Member of the Bengal Legislative Assembly
- In office 1937–1945
- Succeeded by: Emad Uddin Ahammad
- Constituency: Rangpur South

Member of the Bengal Legislative Council
- In office 1920–1923
- Constituency: Rangpur West

Vice-Chairman of the Rangpur District Board
- In office 1922–1931

Personal details
- Born: 1889 Muqimpur, Pirganj, Rangpur District, Bengal Presidency
- Died: January 1, 1969 (aged 79–80) Muqimpur
- Party: Bengal Provincial Muslim League
- Alma mater: Aligarh Muslim University

= Shah Abdur Rauf =

Khan Bahadur Shah Abdur Rauf CIE (শাহ্‌ আব্দুর রঊফ; 1889 - 1 January 1969) was a Bengali littérateur, lawyer and politician. He was an All-India Muslim League leader and a member of the Bengal Legislative Council.

== Early life and education ==
Abdur Rauf was born in 1889 to a Bengali literary family of Muslim pirs in the village of Muqimpur in Pirganj, Rangpur district, Bengal Presidency (now Bangladesh). He was the son of Shah Kalimuddin Ahmed, a notable author of puthis.

He received his primary and secondary education in Rangpur. After that, he went to Aligarh Muslim University in India for higher education. From Aligarh, he first obtained a Bachelor of Arts and later a Bachelor of Laws degree.

== Career ==
The Rayat movement started in Rangpur district in 1919. The Rayats and common people of Rangpur were oppressed and oppressed by the ruthless exploitation of the landlords. He was the secretary of the Rayat Samiti formed in Rangpur district. The Rayat movement gained momentum under his leadership.

He was elected to the Bengal Legislative Council after the 1920 elections, representing the Rangpur West (Sadar-Nilphamari) constituency. In 1922, Abdur Rauf was also elected as a member of the Rangpur District Board and in October 1933, he became its vice-chairman. In 1940, Abdur Rauf was appointed as a public prosecutor. He served nine years in this position.

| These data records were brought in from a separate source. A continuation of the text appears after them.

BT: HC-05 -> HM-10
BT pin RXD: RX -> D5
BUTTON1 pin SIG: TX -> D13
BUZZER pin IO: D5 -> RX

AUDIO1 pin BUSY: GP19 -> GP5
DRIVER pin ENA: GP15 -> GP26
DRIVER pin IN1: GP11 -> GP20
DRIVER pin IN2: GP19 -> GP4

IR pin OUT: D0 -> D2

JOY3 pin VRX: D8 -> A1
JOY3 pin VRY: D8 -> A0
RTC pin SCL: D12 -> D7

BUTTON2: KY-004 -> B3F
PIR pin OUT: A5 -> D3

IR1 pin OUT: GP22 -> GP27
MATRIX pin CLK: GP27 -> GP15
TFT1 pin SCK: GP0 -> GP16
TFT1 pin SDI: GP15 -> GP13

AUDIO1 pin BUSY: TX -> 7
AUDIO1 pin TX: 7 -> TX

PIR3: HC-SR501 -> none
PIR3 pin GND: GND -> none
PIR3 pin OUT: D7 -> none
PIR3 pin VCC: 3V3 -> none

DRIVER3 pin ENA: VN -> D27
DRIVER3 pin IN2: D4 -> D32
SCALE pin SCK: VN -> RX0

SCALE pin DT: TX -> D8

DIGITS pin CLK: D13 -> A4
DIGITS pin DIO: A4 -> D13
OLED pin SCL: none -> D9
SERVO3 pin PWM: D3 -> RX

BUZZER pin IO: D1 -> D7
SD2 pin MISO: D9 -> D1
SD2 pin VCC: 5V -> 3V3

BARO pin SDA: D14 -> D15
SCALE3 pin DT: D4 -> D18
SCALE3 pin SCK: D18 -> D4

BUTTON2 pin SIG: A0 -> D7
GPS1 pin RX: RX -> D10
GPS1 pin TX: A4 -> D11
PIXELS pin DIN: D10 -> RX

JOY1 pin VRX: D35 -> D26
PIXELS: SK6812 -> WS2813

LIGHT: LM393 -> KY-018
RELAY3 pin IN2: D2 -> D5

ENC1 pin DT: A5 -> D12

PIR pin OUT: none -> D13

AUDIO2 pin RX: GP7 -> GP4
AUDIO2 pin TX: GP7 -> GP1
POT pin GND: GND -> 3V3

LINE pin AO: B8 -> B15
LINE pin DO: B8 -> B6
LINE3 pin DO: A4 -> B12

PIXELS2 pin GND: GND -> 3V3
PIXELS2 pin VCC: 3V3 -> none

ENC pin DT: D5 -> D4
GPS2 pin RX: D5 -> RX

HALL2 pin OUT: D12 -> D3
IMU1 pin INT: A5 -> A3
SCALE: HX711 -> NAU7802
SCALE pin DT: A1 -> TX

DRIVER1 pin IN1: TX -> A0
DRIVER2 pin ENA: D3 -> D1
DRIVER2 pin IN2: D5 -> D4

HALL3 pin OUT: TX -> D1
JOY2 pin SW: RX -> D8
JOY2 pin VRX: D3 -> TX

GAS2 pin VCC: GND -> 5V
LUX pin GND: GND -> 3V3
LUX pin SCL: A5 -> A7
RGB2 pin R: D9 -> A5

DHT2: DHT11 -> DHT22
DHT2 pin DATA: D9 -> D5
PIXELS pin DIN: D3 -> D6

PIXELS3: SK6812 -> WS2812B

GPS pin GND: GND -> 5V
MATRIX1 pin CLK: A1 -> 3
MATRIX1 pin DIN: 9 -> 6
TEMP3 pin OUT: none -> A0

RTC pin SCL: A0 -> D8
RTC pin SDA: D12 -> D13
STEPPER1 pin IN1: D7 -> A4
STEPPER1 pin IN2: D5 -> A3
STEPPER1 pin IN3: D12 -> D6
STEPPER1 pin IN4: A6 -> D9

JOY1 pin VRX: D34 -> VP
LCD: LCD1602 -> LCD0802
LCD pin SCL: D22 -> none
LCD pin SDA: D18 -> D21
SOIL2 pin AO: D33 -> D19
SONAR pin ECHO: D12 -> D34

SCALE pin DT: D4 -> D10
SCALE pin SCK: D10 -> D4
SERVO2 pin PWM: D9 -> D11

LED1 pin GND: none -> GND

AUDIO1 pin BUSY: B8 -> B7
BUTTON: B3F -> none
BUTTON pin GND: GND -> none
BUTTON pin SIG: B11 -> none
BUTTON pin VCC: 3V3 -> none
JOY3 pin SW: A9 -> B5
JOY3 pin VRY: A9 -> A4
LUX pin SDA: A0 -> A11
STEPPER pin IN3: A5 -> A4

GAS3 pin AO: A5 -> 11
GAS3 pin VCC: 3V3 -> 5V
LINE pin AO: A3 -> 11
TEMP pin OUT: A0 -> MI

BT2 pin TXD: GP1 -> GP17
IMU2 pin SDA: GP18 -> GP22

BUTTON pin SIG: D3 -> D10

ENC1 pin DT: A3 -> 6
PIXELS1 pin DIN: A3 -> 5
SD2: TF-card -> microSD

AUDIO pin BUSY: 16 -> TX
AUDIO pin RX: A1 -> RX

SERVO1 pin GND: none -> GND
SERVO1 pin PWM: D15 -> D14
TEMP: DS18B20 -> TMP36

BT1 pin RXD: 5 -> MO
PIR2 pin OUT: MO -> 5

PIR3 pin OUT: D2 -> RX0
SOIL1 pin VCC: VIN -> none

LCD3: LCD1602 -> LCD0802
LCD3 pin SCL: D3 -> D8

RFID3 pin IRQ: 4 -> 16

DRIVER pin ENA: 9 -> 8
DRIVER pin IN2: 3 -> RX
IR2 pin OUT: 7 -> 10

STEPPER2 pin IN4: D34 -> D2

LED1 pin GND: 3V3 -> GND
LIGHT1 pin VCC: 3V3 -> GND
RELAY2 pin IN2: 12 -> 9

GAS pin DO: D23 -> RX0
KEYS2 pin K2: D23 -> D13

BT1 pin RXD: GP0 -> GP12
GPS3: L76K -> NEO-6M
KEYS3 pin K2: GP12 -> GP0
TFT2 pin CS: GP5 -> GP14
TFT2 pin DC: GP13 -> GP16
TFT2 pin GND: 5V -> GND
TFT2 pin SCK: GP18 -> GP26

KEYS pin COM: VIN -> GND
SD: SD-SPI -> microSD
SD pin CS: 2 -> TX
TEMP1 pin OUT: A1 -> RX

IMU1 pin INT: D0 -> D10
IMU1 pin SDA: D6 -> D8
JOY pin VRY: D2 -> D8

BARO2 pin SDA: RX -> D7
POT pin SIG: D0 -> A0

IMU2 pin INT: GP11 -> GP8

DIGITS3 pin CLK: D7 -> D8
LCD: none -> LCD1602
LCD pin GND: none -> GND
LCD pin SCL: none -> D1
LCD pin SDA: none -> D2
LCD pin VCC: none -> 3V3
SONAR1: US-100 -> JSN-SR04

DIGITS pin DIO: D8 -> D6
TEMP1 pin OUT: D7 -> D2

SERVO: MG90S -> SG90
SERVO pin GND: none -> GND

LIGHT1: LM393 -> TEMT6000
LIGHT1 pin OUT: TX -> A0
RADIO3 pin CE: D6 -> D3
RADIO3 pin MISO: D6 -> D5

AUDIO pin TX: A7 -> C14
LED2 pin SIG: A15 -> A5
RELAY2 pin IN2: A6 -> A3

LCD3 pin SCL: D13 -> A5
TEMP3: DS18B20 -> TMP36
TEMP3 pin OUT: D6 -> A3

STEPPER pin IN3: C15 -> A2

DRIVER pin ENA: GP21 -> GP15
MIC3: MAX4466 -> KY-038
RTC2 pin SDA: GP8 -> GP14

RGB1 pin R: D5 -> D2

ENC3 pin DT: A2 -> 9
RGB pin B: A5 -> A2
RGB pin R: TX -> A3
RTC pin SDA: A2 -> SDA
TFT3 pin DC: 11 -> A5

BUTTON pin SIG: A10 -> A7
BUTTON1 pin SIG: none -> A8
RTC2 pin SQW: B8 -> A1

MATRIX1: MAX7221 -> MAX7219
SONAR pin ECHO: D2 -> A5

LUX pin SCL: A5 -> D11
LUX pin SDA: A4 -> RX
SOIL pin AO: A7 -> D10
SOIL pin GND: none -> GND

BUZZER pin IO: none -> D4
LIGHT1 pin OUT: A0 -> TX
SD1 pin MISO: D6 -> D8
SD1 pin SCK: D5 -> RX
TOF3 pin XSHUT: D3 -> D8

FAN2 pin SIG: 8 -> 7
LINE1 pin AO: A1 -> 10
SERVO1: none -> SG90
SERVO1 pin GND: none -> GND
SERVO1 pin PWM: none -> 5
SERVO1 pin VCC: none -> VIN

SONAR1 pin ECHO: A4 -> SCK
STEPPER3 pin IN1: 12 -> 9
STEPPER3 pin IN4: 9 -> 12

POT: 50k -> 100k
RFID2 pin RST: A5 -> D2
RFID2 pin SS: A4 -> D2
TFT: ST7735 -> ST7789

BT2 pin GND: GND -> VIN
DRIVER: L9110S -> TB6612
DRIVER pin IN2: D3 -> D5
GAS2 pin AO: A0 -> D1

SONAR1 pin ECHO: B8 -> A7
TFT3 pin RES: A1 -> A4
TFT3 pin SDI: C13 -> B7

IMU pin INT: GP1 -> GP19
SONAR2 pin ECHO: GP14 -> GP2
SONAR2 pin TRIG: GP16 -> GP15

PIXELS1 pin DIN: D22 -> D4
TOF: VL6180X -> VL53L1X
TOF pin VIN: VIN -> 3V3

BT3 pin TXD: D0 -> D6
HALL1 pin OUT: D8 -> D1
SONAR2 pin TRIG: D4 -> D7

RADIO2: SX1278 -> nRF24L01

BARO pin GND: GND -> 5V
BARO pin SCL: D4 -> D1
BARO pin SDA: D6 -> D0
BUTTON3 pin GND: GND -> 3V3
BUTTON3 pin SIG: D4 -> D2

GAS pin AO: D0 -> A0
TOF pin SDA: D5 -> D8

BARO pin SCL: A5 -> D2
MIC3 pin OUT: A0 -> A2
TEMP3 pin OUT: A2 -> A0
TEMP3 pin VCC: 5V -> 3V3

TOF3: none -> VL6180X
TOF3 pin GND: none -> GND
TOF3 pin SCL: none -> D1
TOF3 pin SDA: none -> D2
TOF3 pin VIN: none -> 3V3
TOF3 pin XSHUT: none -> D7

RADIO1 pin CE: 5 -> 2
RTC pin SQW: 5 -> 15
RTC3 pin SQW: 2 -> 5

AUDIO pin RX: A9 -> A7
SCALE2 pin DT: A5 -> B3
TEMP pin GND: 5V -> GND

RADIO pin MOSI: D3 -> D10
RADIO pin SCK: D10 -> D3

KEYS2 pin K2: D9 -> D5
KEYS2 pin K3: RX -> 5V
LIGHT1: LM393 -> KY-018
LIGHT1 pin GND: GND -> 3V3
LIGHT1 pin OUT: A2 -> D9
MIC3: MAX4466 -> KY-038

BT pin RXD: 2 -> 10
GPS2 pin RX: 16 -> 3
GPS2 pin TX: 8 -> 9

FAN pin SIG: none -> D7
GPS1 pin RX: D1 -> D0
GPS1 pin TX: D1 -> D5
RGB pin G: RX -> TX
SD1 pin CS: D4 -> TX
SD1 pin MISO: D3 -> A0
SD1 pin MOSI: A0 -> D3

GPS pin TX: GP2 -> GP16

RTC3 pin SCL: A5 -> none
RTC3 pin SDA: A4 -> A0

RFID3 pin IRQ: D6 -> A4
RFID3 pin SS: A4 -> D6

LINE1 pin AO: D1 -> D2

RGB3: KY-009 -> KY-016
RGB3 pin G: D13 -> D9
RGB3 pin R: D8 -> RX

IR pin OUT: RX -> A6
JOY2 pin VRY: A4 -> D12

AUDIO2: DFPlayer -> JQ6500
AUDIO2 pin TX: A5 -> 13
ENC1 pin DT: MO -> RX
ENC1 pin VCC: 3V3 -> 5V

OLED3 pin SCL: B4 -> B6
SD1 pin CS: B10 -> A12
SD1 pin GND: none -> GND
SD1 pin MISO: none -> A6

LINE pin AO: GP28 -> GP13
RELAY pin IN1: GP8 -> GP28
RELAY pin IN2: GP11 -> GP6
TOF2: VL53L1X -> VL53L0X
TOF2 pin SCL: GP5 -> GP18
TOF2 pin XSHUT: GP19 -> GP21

His third job was at Rangpur Central Cooperative Bank. Abdur Rauf was the Honorary Secretary of the bank. He was then elected as the Deputy Chairman of the bank. In recognition of his public service through the cooperative movement, Abdur Rauf received the Jubilee Medal and the Jubilee Cooperative Certificate in 1935.
Abdur Rauf contested in the 1937 Bengal legislative elections, winning in the Rangpur South constituency. He received the Coronation Medal from the erstwhile Bara Lat Bahadur in 1937 for his philanthropic work, and in 1939 he was awarded the title of Khan Bahadur and CIE by the British Raj.

Abdur Rauf played a significant role in establishing primary schools in Rangpur. He played an important role as a senior leader of the Rangpur District Muslim League. Shortly after the Partition of Bengal in 1947, he was elected president of the Rangpur District School Board. He served in this position until 1953.

He was elected a member of the Rajshahi Divisional Council by the Pakistan government in 1960. He was a candidate for the 'Basic Democracy' of Ayub Khan. The Government of Pakistan awarded him the Tamgha-e-Quaid-e-Azam in 1960.

== Literary career ==
Abdur Rauf belonged to a literary family. He did not limit his versatile talents to politics, social service, and the promotion and spread of education. He himself was engaged in literary pursuits and he patronized literary pursuits. A poem by him titled "Choturdoshi" (June 1967) and a two-volume prose collection titled "Amar Kormojibon" (My Career) were written by him. The two books "Barkat-e-Noor" and "Naat-e-Rasool Maqbool" written by Hazrat Maulana Shah Aftabuzzaman Pir Sahib were published with his financial support.

== Death ==
Abdur Rauf died on 1 January 1969 at his residence in the Litchi Garden (Salek Pump) area of Rangpur city. He was buried in the area adjacent to the Barkatiyyah Darbar Sharif of Dhola Pir Saheb at the Alamnagar-Panama junction on Station Road.

The Shah Abdur Rauf College in Pirganj was named after him and established in 1970. It became a governmental college in 2018.